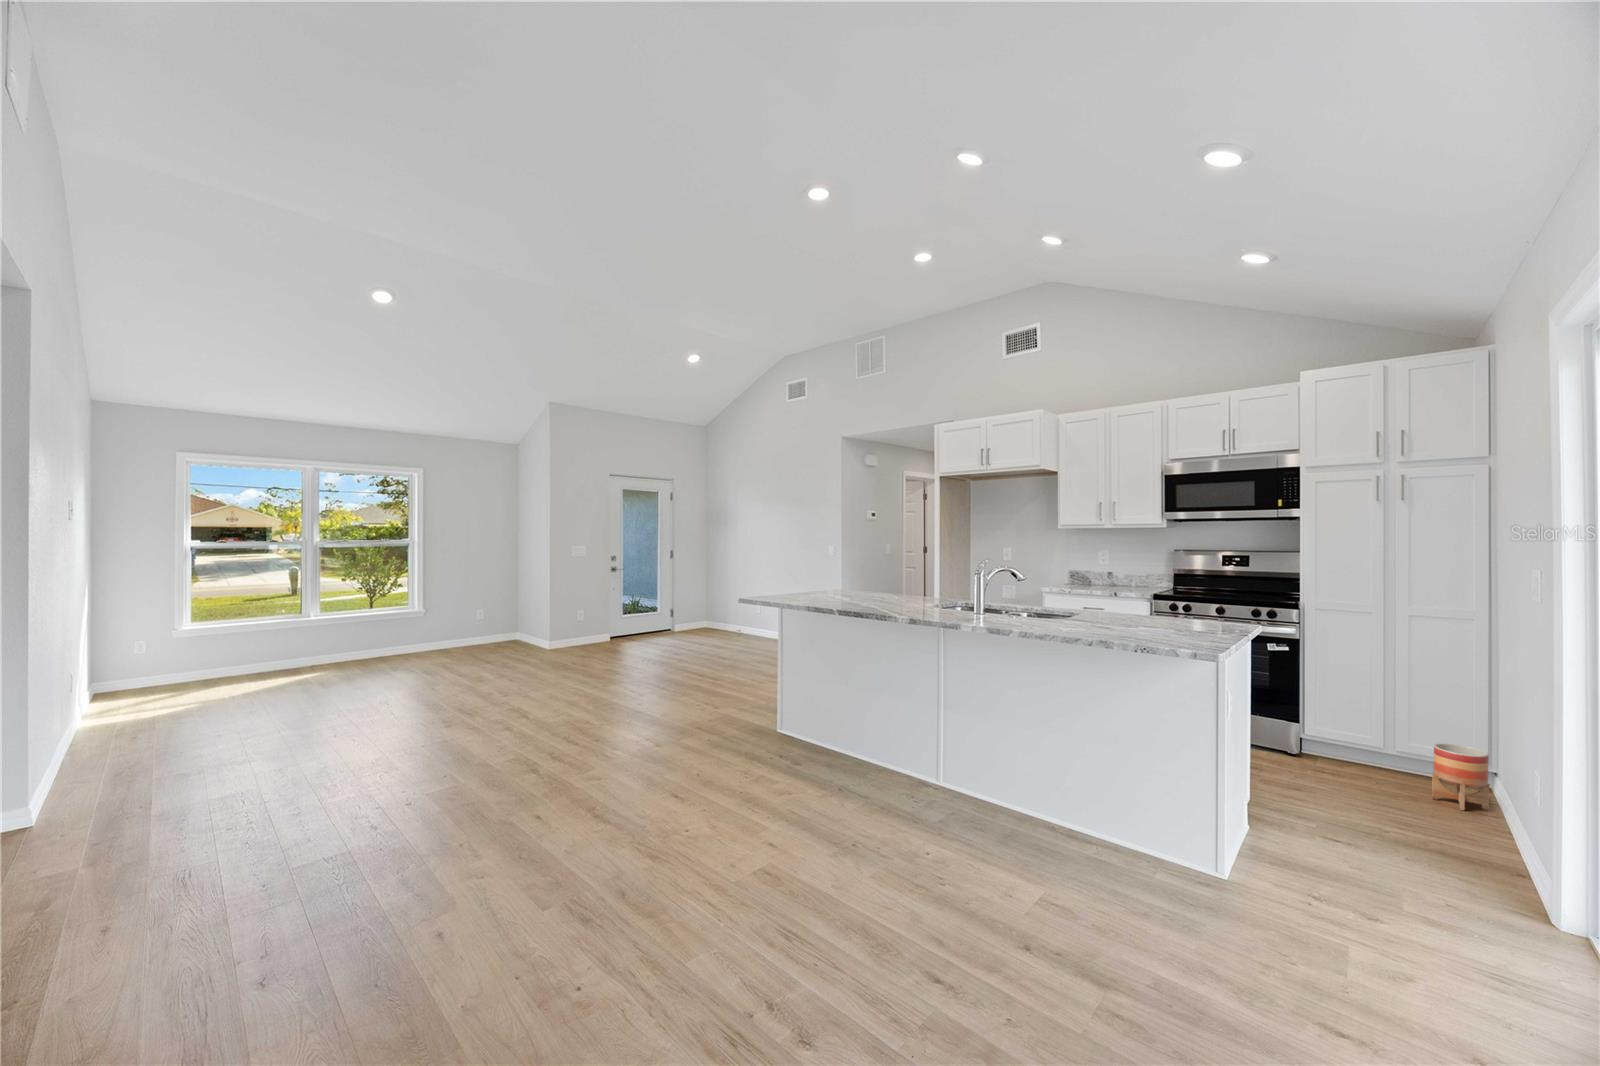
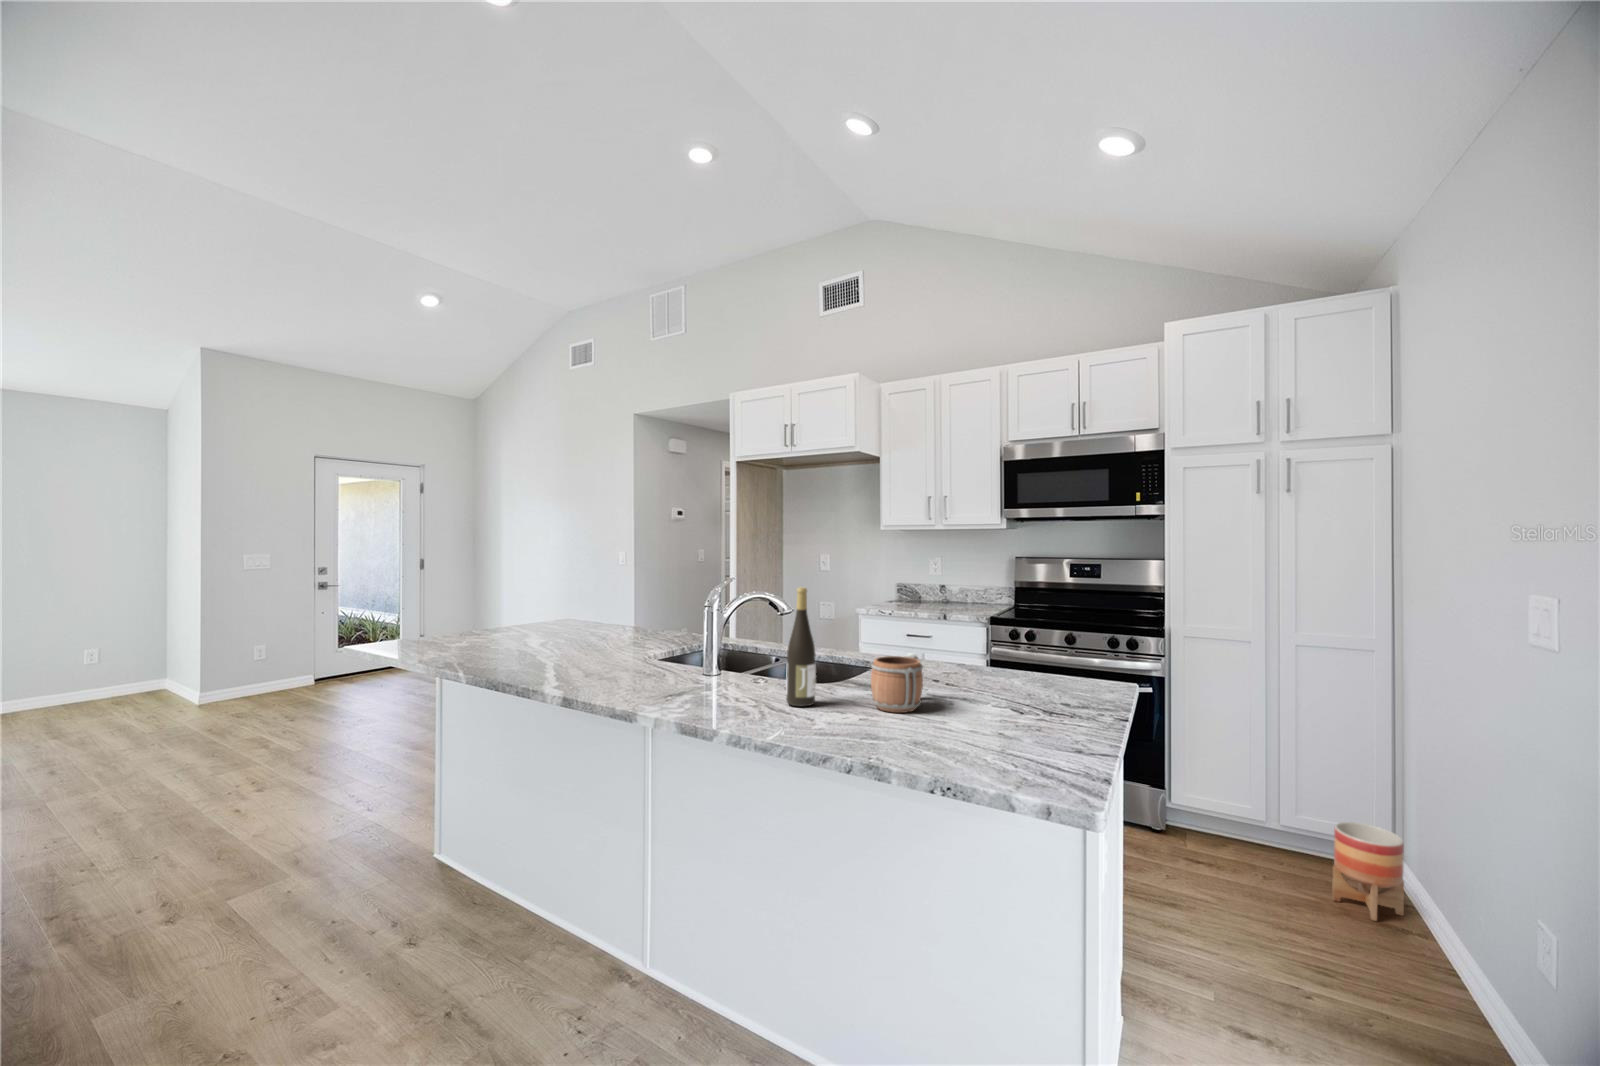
wine bottle: none [1039,561,1057,628] -> present [786,587,816,706]
mug: none [1092,600,1125,632] -> present [871,653,923,713]

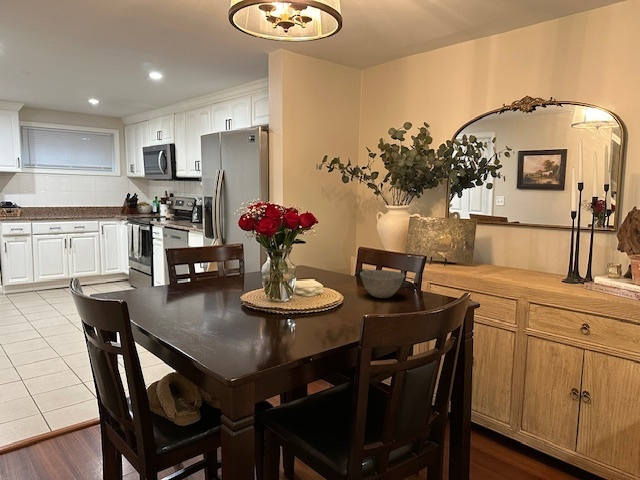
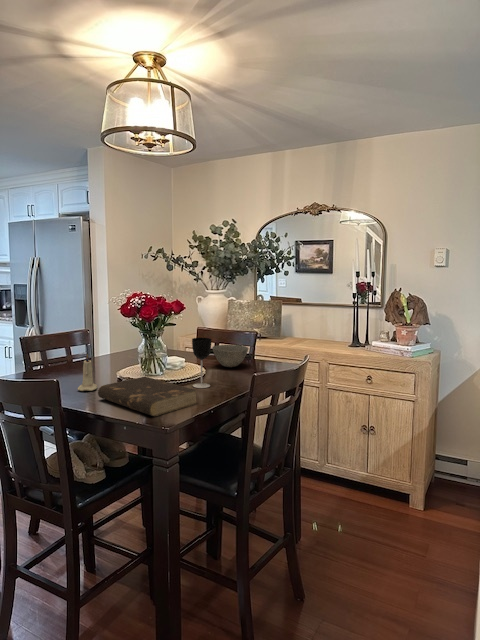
wine glass: none [316,260,339,322] -> present [192,338,212,388]
candle: none [191,271,214,313] -> present [78,354,97,391]
book: none [199,302,302,355] -> present [98,377,198,416]

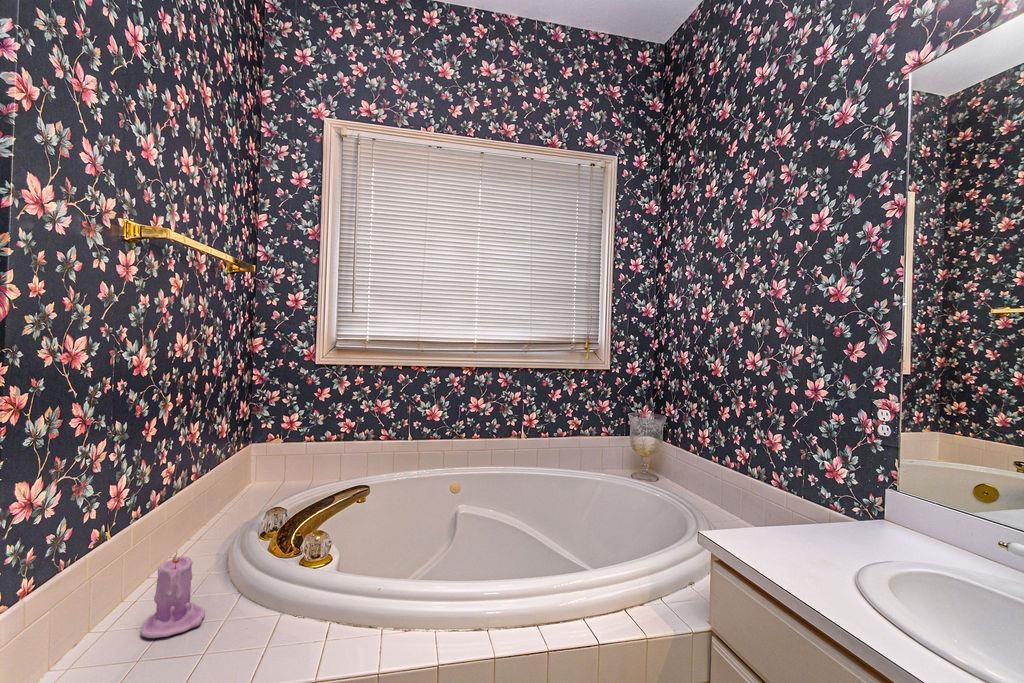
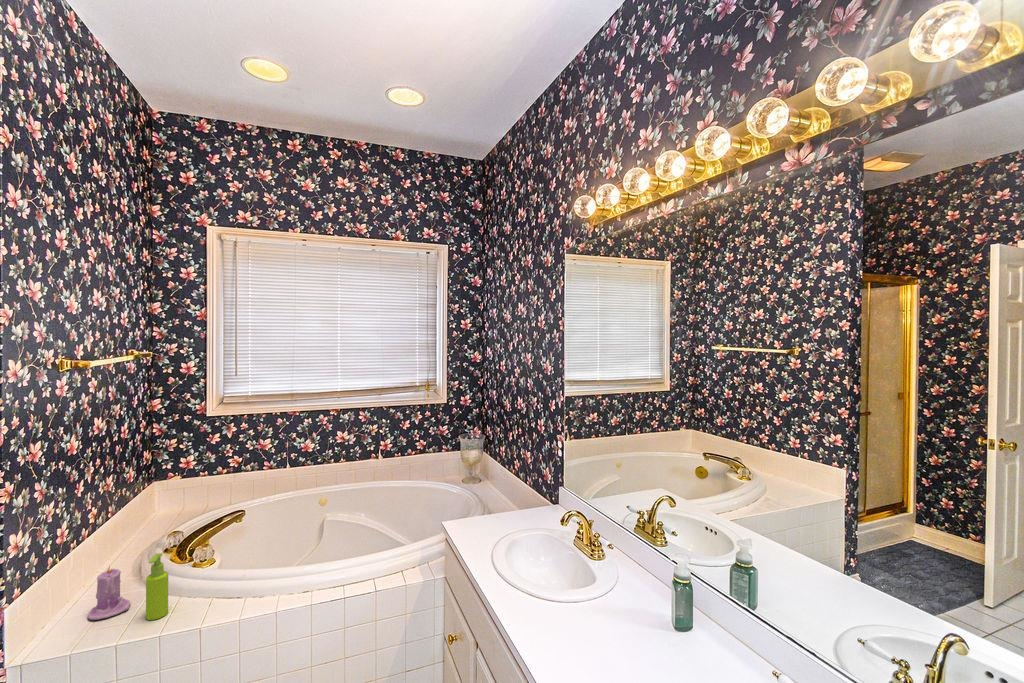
soap dispenser: none [224,539,260,650] -> present [146,553,168,620]

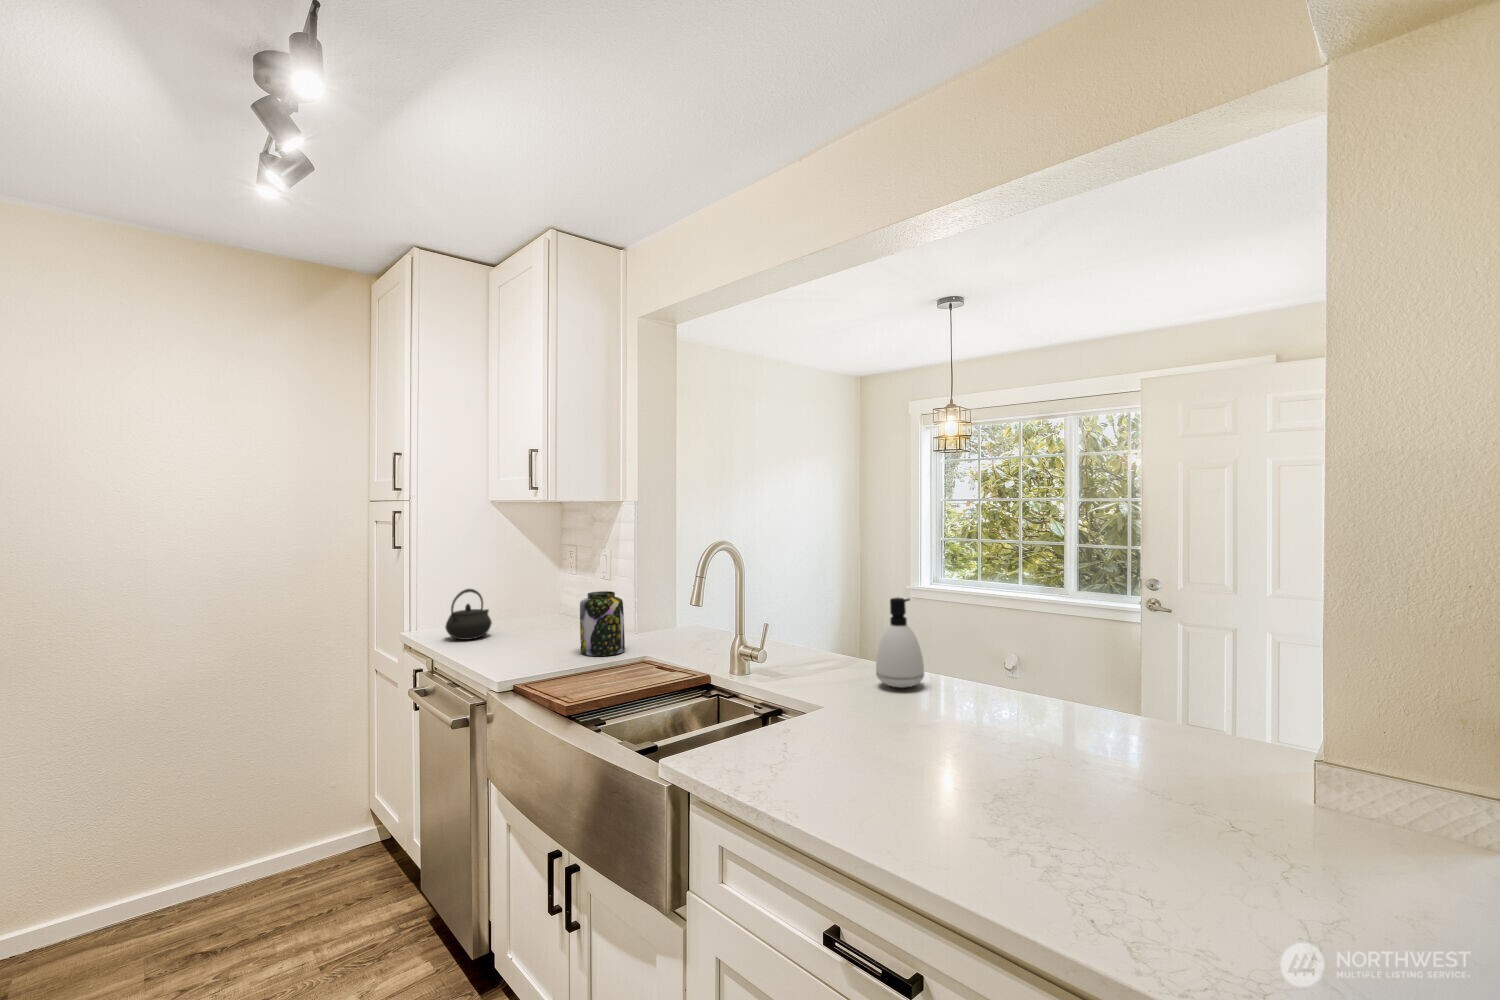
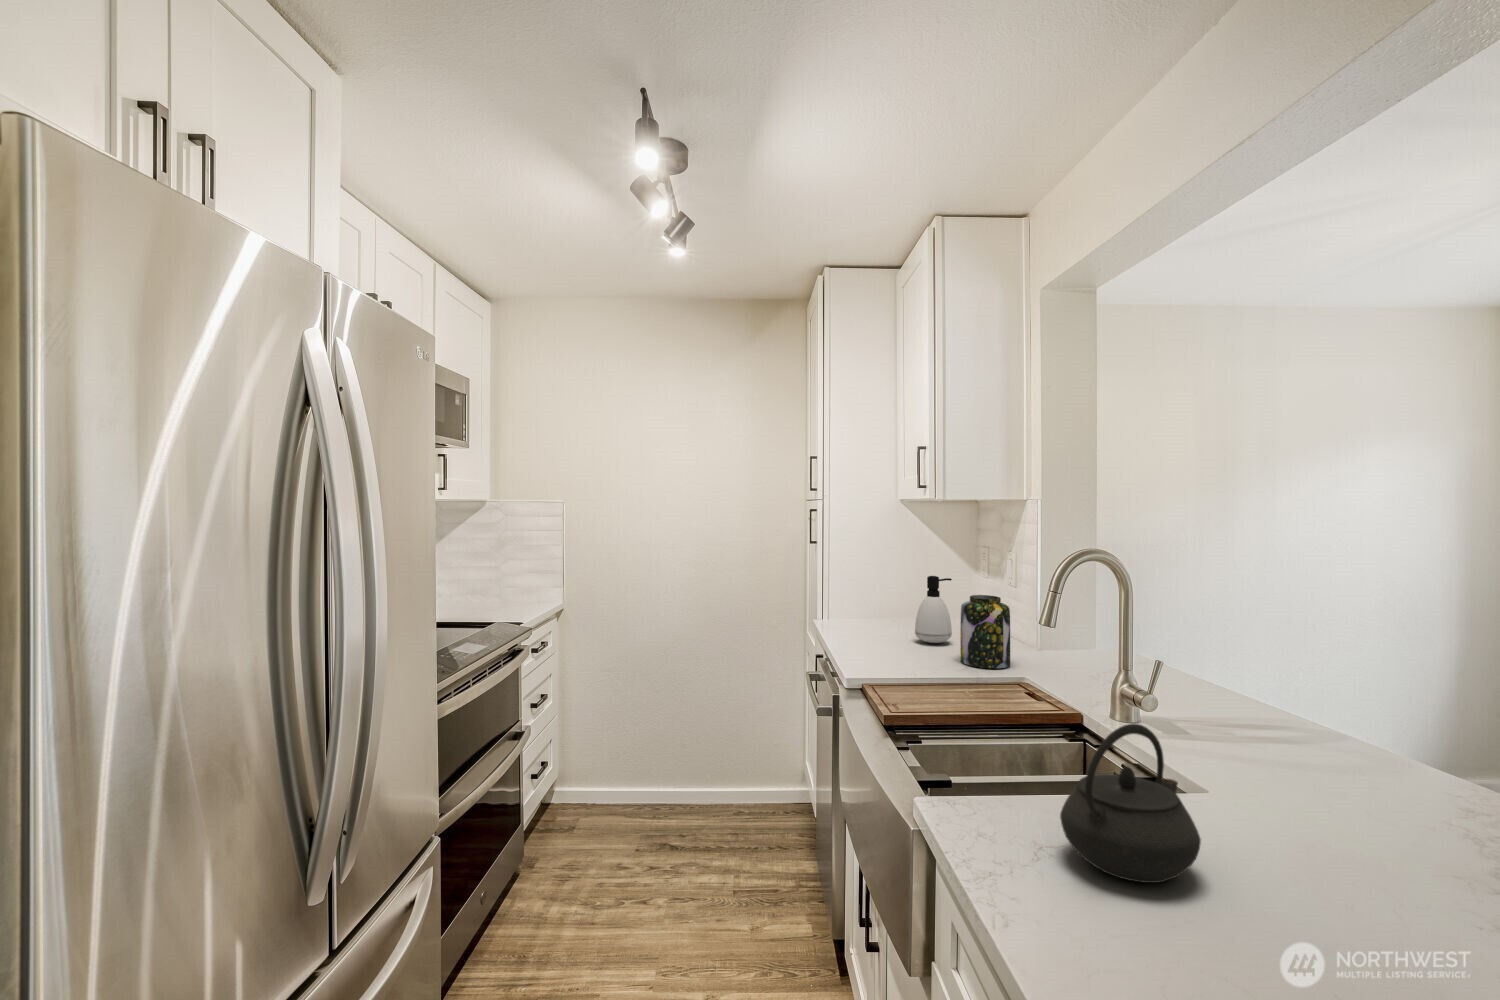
kettle: present [445,589,492,640] -> present [1060,724,1201,883]
soap dispenser: present [876,597,924,688] -> present [915,576,952,643]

────────────────

ASSIGNMENT:
Check each line of the listing above for the string "dispenser", then please give the number of lines where it appears and nothing else.

OUTPUT BELOW:
2